A Novel 2D‐CNN Model Integrating 2D‐Transformed NIR Spectra and Attention Mechanism With Transfer Learning: A Case in SSC Prediction of Pears
Zhangwei Fan, Anyi Zhao, Jianyi Zhang, Xiaping FuABSTRACT
Near‐infrared (NIR) spectroscopy technology has been widely used in agriculture, food, pharmaceuticals, petrochemical, and other fields due to its advantages of high efficiency and nondestructiveness. However, it still faces challenges such as data distribution shifts caused by factors like different spectrometers and spectral acquisition environments. In this study, we propose a GASp2DCNN model that integrates the Gramian Angular Summation Field (GASF) and the adaptive star block (ASB) to address the performance degradation of models when spectrometers or environments change.

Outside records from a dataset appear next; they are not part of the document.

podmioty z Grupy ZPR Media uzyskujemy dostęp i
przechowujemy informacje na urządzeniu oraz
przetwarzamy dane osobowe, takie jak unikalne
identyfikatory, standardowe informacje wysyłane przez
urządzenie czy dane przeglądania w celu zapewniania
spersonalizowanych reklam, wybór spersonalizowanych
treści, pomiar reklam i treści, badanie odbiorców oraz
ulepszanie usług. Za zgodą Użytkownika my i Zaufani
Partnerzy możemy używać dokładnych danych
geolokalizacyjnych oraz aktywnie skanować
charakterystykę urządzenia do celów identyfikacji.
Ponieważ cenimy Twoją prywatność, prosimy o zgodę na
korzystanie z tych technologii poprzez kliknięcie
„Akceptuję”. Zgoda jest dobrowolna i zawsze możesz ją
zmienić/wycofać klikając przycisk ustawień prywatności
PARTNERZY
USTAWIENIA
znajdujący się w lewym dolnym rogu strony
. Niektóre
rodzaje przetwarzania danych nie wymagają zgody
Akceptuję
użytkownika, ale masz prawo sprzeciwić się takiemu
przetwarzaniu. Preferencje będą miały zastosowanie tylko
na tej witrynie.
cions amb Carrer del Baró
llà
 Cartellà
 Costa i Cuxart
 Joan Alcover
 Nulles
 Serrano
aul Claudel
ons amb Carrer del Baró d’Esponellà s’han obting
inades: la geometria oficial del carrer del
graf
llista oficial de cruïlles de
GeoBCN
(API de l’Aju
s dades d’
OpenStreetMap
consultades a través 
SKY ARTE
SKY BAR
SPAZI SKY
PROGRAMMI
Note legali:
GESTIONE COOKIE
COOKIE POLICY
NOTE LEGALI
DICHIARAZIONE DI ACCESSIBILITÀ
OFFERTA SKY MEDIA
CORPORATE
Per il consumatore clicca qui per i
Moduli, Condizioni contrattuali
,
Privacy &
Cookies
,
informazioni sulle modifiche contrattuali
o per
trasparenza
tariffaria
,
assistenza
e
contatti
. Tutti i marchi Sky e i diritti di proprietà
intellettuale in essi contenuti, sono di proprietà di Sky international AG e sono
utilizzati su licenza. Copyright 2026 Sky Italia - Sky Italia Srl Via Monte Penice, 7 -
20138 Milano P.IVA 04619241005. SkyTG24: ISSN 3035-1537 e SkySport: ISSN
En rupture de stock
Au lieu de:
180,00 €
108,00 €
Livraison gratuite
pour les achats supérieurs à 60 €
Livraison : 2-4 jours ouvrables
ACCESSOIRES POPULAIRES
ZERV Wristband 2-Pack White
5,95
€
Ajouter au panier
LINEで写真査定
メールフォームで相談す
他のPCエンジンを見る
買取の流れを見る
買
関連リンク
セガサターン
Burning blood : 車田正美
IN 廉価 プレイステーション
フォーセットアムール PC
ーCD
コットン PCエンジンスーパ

Firstly, the spectrum is transformed to two‐dimensional data after piecewise aggregation approximation (PAA), polar coordinate transformation, and GASF to capture correlation features with 2D convolution. Then, an ASB module integrating star operation and channel attention mechanism is designed to enhance the model's ability to capture spectral local correlations. Finally, a feature‐vector based transfer learning (FBTL) method is proposed, which dynamically weights the feature vectors of the source and target domains through an attention mechanism to enhance cross‐domain adaptation. The results on a pear dataset indicate that the GASp2DCNN improves R 2 by 5.2% to 24.4% compared to machine learning models (PLSR, SVR) and 1D‐CNN models. In transfer learning experiments, the proposed FBTL method improved R 2 by 4% to 12% compared to global fine‐tuning and head‐freezing fine‐tuning methods and outperformed domain‐adversarial neural networks (DANN) and maximum classifier discrepancy (MCD) by 4% to 9% across all transfer scenarios. Stable transfer effects are achieved when the target domain sample size reaches 40% of the total, reducing reliance on target samples. This also provides an interpretable and highly robust solution for fruit quality detection.